= What to produce =
Repeat the listing exactly. The images do not belong in the copy.

= Data =
────────────────
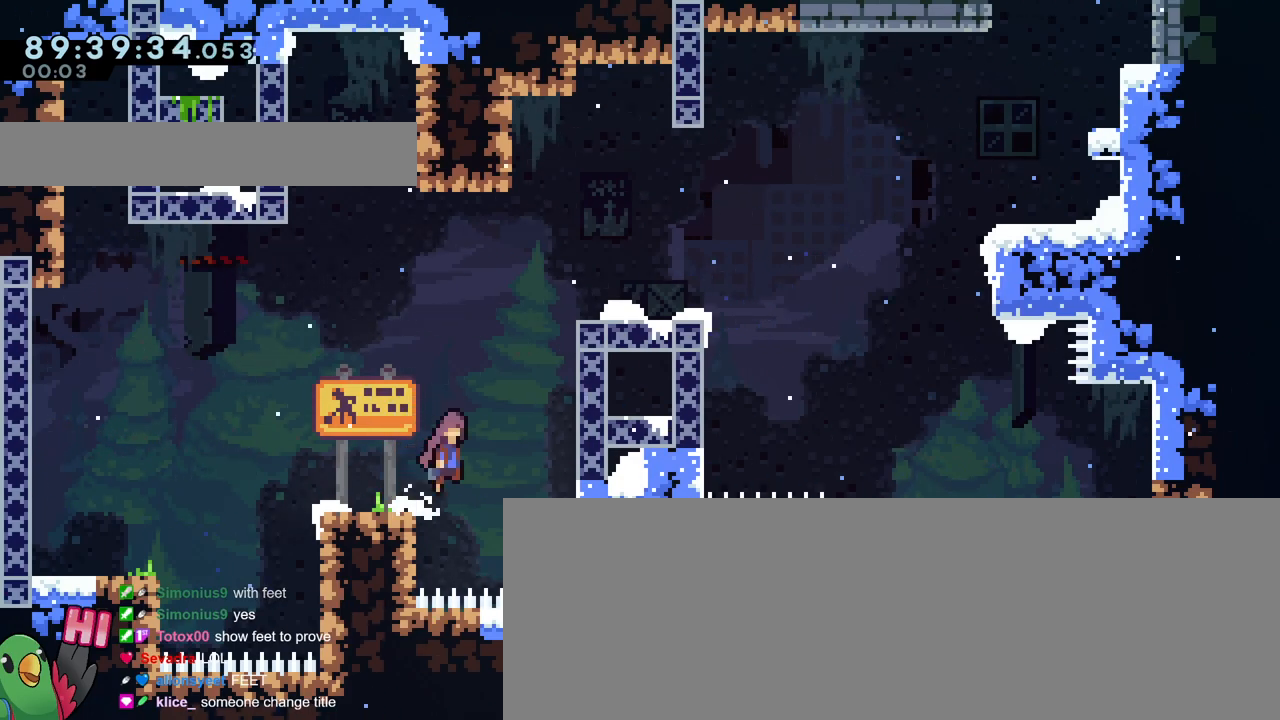
{"buttons": ["Y"], "left_stick": "up", "right_stick": "center", "events": [[17, "left_stick", "up"], [50, "A", "up"], [83, "Y", "up"], [100, "B", "up"], [117, "right_stick", "center"], [184, "A", "down"], [184, "B", "down"], [184, "Y", "down"], [184, "right_stick", "up"], [200, "X", "down"], [250, "B", "up"], [317, "right_stick", "center"], [467, "A", "up"], [484, "X", "up"]]}
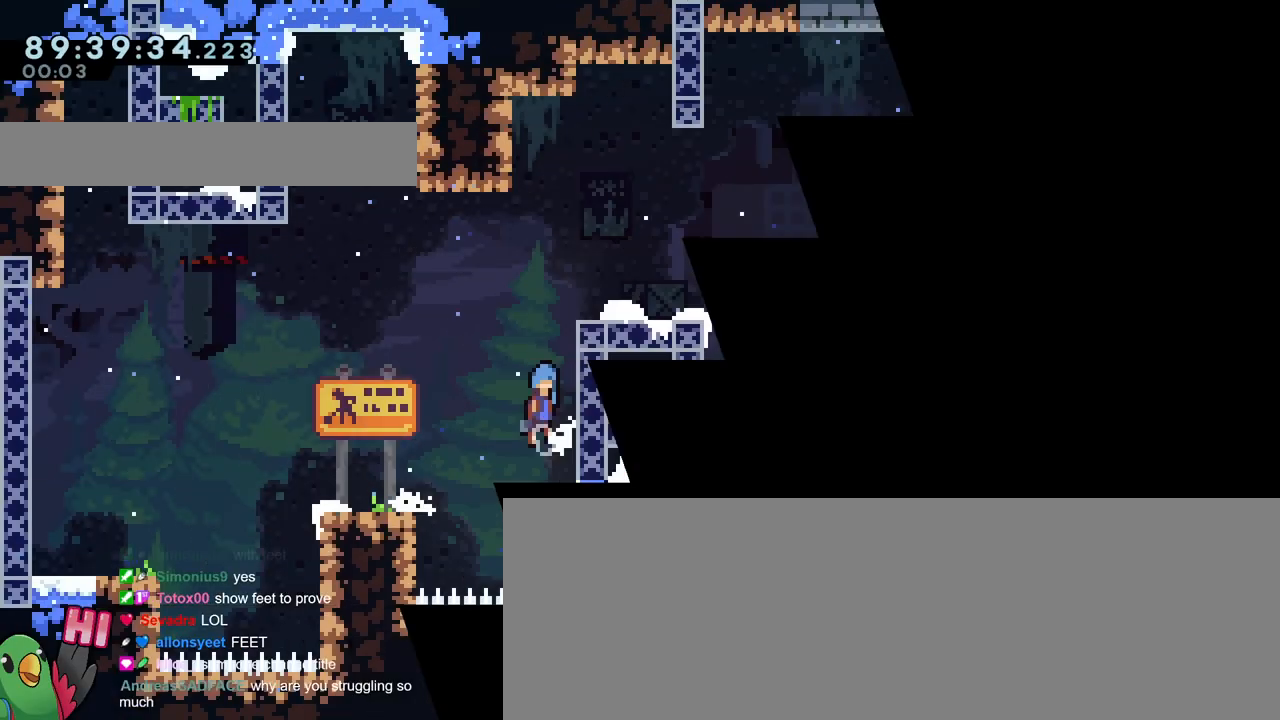
{"buttons": ["B"], "left_stick": "center", "right_stick": "center", "events": [[33, "Y", "up"], [183, "B", "down"], [216, "B", "up"], [266, "B", "down"], [450, "left_stick", "center"]]}
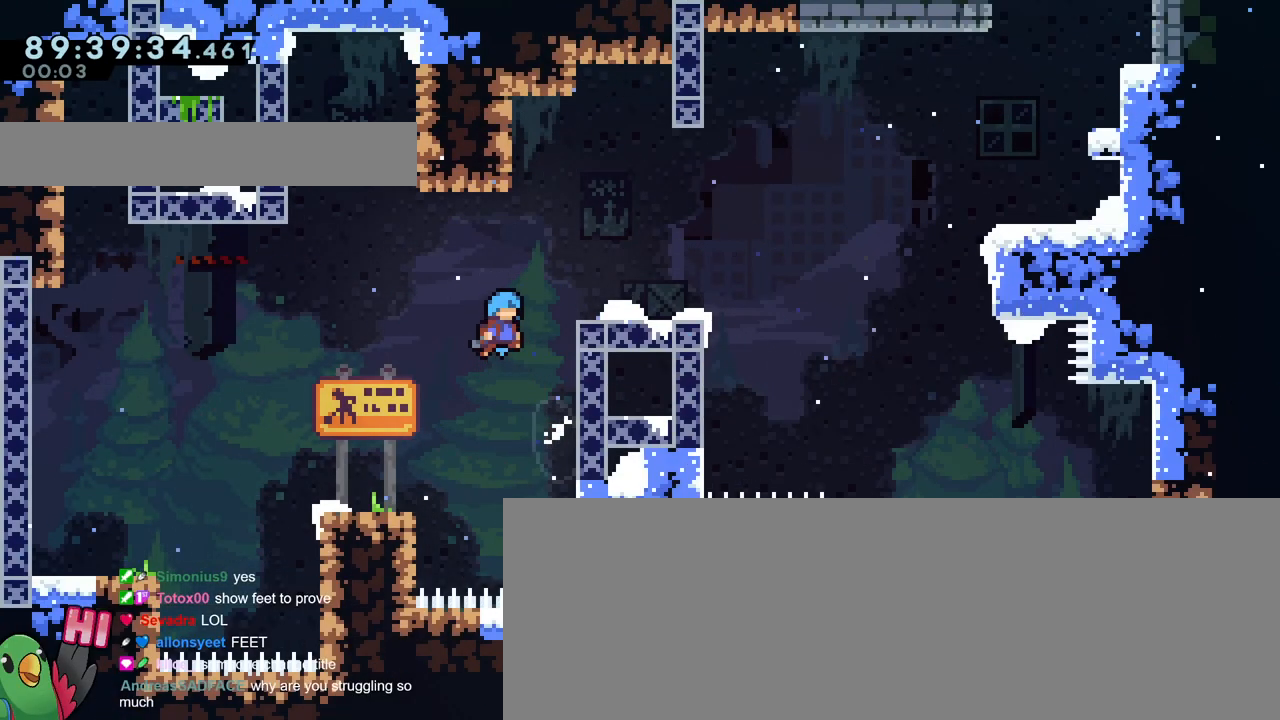
{"buttons": ["A", "Y"], "left_stick": "up-right", "right_stick": "up-left", "events": [[184, "left_stick", "up-right"], [284, "B", "up"], [350, "right_stick", "up-left"], [400, "A", "down"], [484, "Y", "down"]]}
────────────────
= Exercise solution =
{"buttons": ["Y"], "left_stick": "up", "right_stick": "center", "events": [[17, "left_stick", "up"], [50, "A", "up"], [83, "Y", "up"], [100, "B", "up"], [117, "right_stick", "center"], [184, "A", "down"], [184, "B", "down"], [184, "Y", "down"], [184, "right_stick", "up"], [200, "X", "down"], [250, "B", "up"], [317, "right_stick", "center"], [467, "A", "up"], [484, "X", "up"]]}
{"buttons": ["B"], "left_stick": "center", "right_stick": "center", "events": [[33, "Y", "up"], [183, "B", "down"], [216, "B", "up"], [266, "B", "down"], [450, "left_stick", "center"]]}
{"buttons": ["A", "Y"], "left_stick": "up-right", "right_stick": "up-left", "events": [[184, "left_stick", "up-right"], [284, "B", "up"], [350, "right_stick", "up-left"], [400, "A", "down"], [484, "Y", "down"]]}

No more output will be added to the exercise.